Mossad’s Mashal Misstep

Targeted killings are as old as the Bible

Title: Mossad’s Mashal Misstep
Location: Amman, Jordan
Document: The Globe and Mail
Time: September 26, 1997

 

IN days of old, targeted killings of the Jewish People’s archenemies either prevented or avenged bloodshed. The hanging of Haman, as recounted in Megillas Esther, averted a genocide, and the Gemara in Gittin recounts the story of a mosquito causing the death of the Roman emperor Titus after he destroyed the second Beis Hamikdash.

During the Middle Ages, constant danger to the Jewish community emerged from within in the form of mosrim, informers. These turncoats often posed existential threats to entire Jewish communities by making slanderous reports to anti-Semitic government officials, who were only too eager to act upon such calumny. That being the case, rabbinical authorities often declared that an informer had the status of a rodef, and a targeted killing of the informer was carried out to save the community from destruction.

The Ri Migash arranged the killing of one such moser in the 12th century, while the Rambam testified that the practice was common in many places where the threat of mosrim existed.
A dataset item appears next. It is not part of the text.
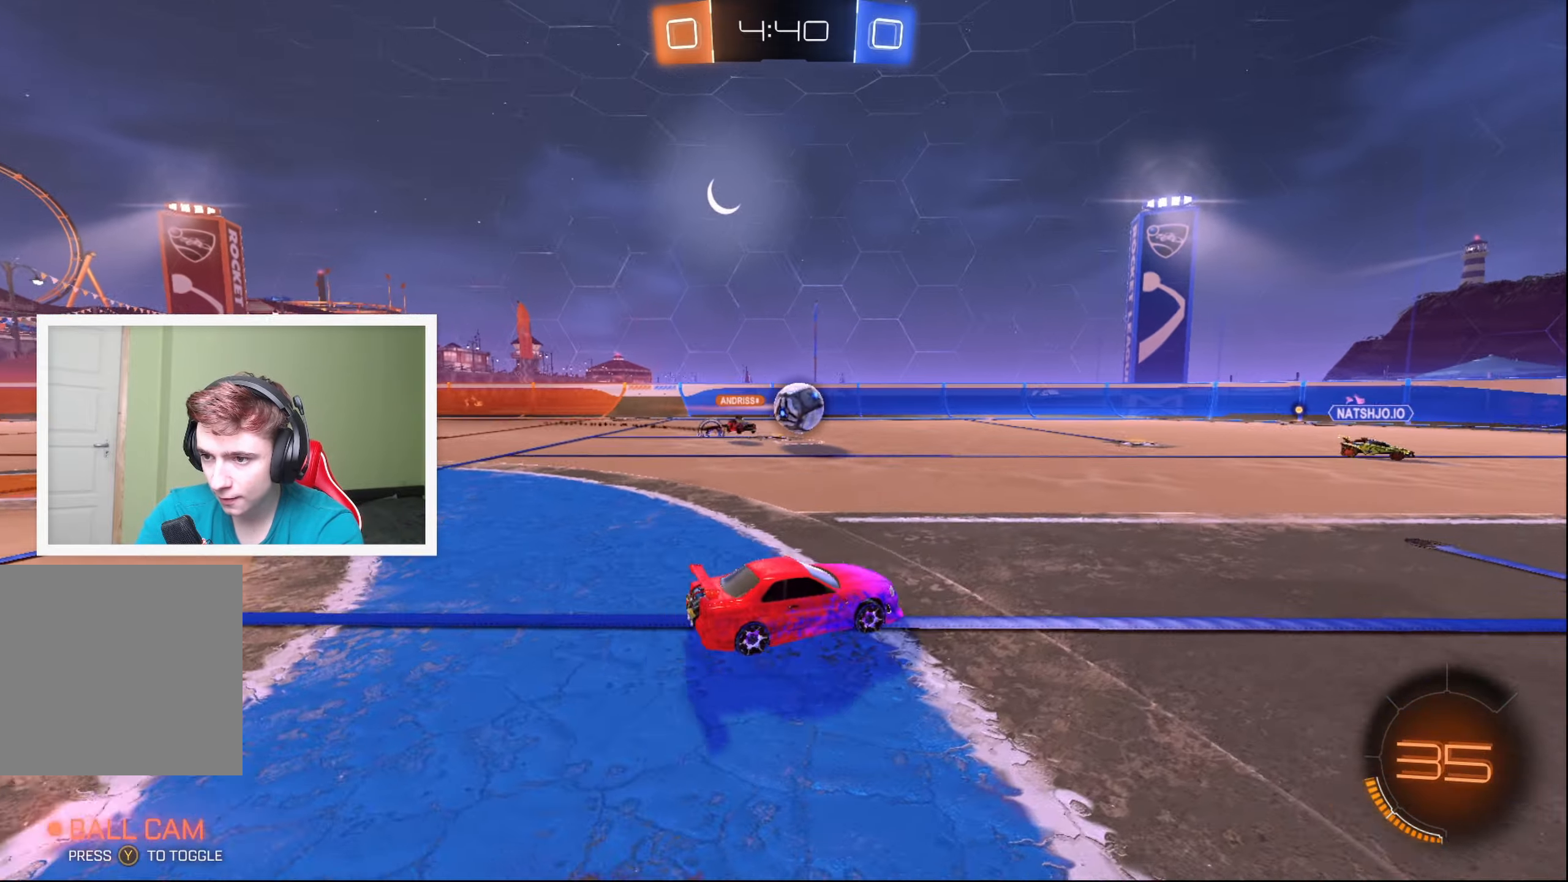
{"dt_ms": 500, "buttons": ["A", "B", "R2"], "left_stick": "down", "events": [[167, "left_stick", "center"], [267, "B", "down"], [484, "left_stick", "down"], [500, "A", "down"]]}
In the 13th and 14th centuries, Rabbeinu Yonah of Giron, the Rashba, and the Rosh all related stories of their direct involvement in the execution of mosrim, which saved Jewish communities from certain catastrophe.

Almost since its inception, the State of Israel has responded to threats posed by leading terrorists with targeted killings, saving or avenging numerous Jewish lives. Perhaps the most famous of these operations was undertaken by the Mossad following the murder of 11 Israeli athletes during the 1972 Munich Olympics. Over the next 16 years, Mossad operatives, working in countries around the world, assassinated terrorists and leaders of the Black September organization, as well as key members of the PLO, in retaliation for the Munich massacre. Those actions crippled the Black September organization and severely curtailed terrorist activities against Israelis abroad.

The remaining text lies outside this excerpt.